$$W'X(Z'+Y'Z)+X(W+W'YZ)$$
The goal is to reduce the following to one literal
So after I expanded it out, i got the following:
$$W'XZ'+W'XY'Z+WX+W'XYZ$$
Now from here, I got stuck and didn't know what to do next. So i went and checked the solutions and it gave me
$$W'XZ'+W'XZ+WX$$
$$W'X+WX$$
$$X$$
Now I'm just wondering , how the last term in the equation suddenly dissapeared and I was guessing it was the consensus theorem which is something like:
$$XY+X'Z+YZ = XY+X'Z$$
But I am confused because I don't know when and what form the equation has to be in order for me to able to use that theorem.

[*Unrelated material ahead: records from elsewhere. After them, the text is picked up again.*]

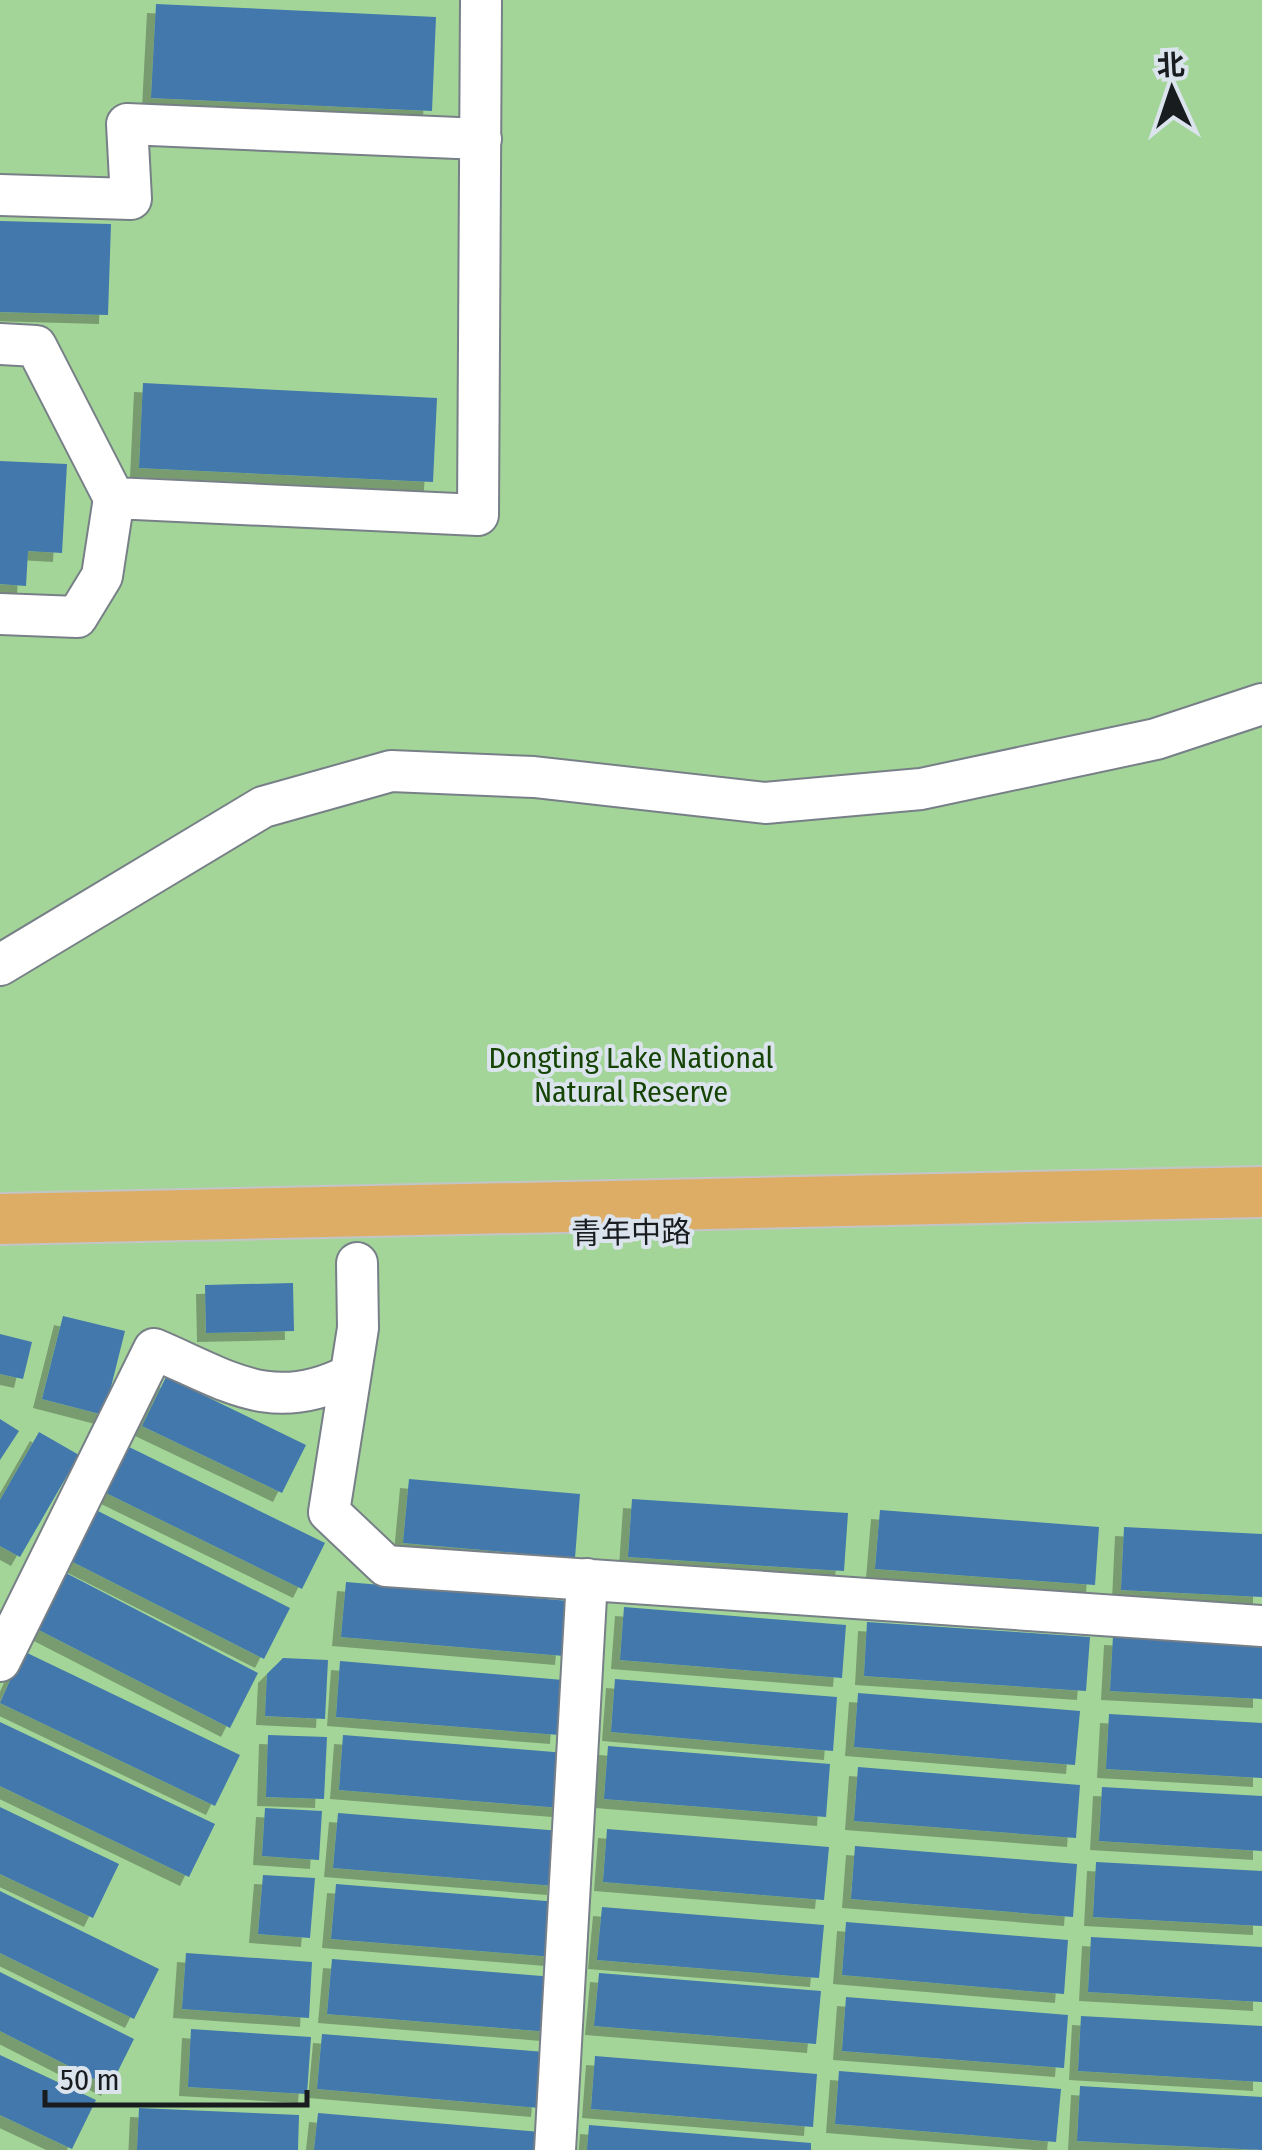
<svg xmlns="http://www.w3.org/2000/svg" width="1262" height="2150" font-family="'Fira Sans Condensed','Noto Sans SC',sans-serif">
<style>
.green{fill:#a4d598}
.building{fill:#4278ac;filter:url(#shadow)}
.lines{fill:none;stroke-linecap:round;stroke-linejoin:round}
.minor-casing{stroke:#777f87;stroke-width:44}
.major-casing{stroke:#c3c4c5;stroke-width:54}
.minor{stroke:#fff;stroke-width:40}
.major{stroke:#ddad66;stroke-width:50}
.labels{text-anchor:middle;stroke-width:8;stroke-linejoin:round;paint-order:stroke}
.park-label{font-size:30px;fill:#154405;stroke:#dbe4ed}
.street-label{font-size:30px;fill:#191c1f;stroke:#dbe4ed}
</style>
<defs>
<filter id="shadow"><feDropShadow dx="-9" dy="9" stdDeviation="0" flood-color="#0004"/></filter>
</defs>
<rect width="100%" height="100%" fill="#dbe4ed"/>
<path class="green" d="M0,0H1262V2150H0Z"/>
<path class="building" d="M156,4L436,17L432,111L151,98Z
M0,221L111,224L108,315L0,312Z
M143,383L437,398L433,482L139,468Z
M0,461L67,464L62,553L28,551L26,586L0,584Z
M293,1283L294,1331L206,1333L205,1285Z
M63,1316L125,1331L104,1415L42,1399Z
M0,1334L32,1342L23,1379L0,1374Z
M166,1377L306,1445L282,1493L142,1426Z
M0,1419L19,1431L0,1460Z
M39,1432L79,1455L20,1557L0,1546V1500Z
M127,1446L325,1543L302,1589L104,1492Z
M409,1479L580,1494L575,1558L403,1543Z
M632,1499L848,1513L844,1571L628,1557Z
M94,1509L290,1608L264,1659L67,1559Z
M880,1510L1099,1527L1095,1585L875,1569Z
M1124,1527L1262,1534V1597L1121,1590Z
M66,1573L258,1673L230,1728L37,1629Z
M346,1582L569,1601L564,1656L341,1637Z
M624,1607L846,1625L842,1678L620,1660Z
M867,1622L1090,1637L1086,1691L864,1676Z
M1113,1636L1262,1644V1699L1110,1691Z
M23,1651L240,1755L215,1806L0,1703Z
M283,1658L328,1660L325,1719L265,1716L267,1674Z
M340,1661L563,1680L559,1735L336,1717Z
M615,1679L837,1697L833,1751L611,1732Z
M858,1693L1080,1711L1075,1765L854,1747Z
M1109,1714L1262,1723V1778L1106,1769Z
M0,1722L215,1824L189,1877L0,1786Z
M268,1735L327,1737L324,1799L266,1797Z
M343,1735L566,1753L561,1808L339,1790Z
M608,1746L830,1764L826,1817L604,1799Z
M858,1767L1080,1785L1076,1838L854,1821Z
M1102,1787L1262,1796V1851L1099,1841Z
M0,1807L119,1864L93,1918L0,1874Z
M265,1808L322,1811L319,1860L262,1856Z
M338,1813L561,1831L556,1886L333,1868Z
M607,1829L829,1847L824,1900L603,1882Z
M855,1846L1077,1864L1073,1917L851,1899Z
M1096,1862L1262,1871V1926L1093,1917Z
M263,1875L315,1878L310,1938L258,1934Z
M336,1884L559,1902L554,1957L331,1939Z
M0,1891L159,1969L134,2019L0,1953Z
M602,1907L824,1925L819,1978L597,1960Z
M846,1922L1068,1940L1064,1994L842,1975Z
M1091,1937L1262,1947V2002L1088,1992Z
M186,1953L312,1962L309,2018L182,2009Z
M332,1959L554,1977L550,2032L327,2014Z
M0,1972L134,2039L110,2087L0,2031Z
M599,1973L821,1991L816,2044L594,2026Z
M846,1997L1068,2015L1064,2068L842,2051Z
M1081,2016L1262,2026V2082L1078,2071Z
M191,2029L311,2037L307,2094L188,2087Z
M322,2034L545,2052L540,2108L317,2089Z
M0,2055L96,2100L72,2149L0,2115Z
M595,2056L817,2074L813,2127L591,2109Z
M839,2071L1061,2089L1056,2142L835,2124Z
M1080,2086L1262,2097V2150L1077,2141Z
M139,2108L299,2115L298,2150H137Z
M318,2113L541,2132L539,2150H314Z
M589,2125L811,2143V2150H587Z"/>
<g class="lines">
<defs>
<path id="minor" d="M0,195L131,199L127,124L481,139
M0,344L36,346L114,498
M0,614L77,617L102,576L114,498L478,515L481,0
M0,965L263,807L391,771L534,777L765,803L921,789L1156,739L1262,704
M357,1263L358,1328L329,1512L386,1566L1262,1626
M0,1661L154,1349C227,1380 272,1415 350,1375
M555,2150L587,1579"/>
<path id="major" d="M0,1219L1262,1192"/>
</defs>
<use href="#minor" class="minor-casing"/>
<use href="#major" class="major-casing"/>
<use href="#minor" class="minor"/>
<use href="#major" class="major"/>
</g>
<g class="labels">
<g class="park-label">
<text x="631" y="1068">Dongting Lake National<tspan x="631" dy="34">Natural Reserve</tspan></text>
</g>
<g class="street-label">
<text transform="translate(631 1233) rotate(-1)" y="10">青年中路</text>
</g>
</g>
<g transform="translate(1172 90) rotate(357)" stroke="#dbe4ed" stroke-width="8" paint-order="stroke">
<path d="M0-8L18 38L0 25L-18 38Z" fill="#191c1f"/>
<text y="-15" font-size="28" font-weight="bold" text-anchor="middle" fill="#191c1f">北</text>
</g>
<path d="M45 2090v15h262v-15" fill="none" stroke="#191c1f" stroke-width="5"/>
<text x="60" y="2090" font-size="30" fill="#191c1f" stroke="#dbe4ed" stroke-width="8" paint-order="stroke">50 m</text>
</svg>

If someone could show me the algebraic process to get rid of the last terms, it would be great (for my question, not for the theorem).
Best Answer
We essentially use only the distributive rule
Starting from where you left off:
$$ \begin{align} W'XZ'+W'XY'Z+WX+W'XYZ & = W'XZ' + W'XZ(Y' + Y) + WX \\ \\ & = W'XZ' + W'XZ(1) + WX \\ \\ & = W'XZ' + W'XZ + WX \\ \\ & = W'X(Z'+Z) + WX \\ \\ & = W'X(1) + WX \\ \\ & = W'X + WX \\ \\ & = (W' + W)X \\ \\ & = (1)X \\ \\ & = X \end{align} $$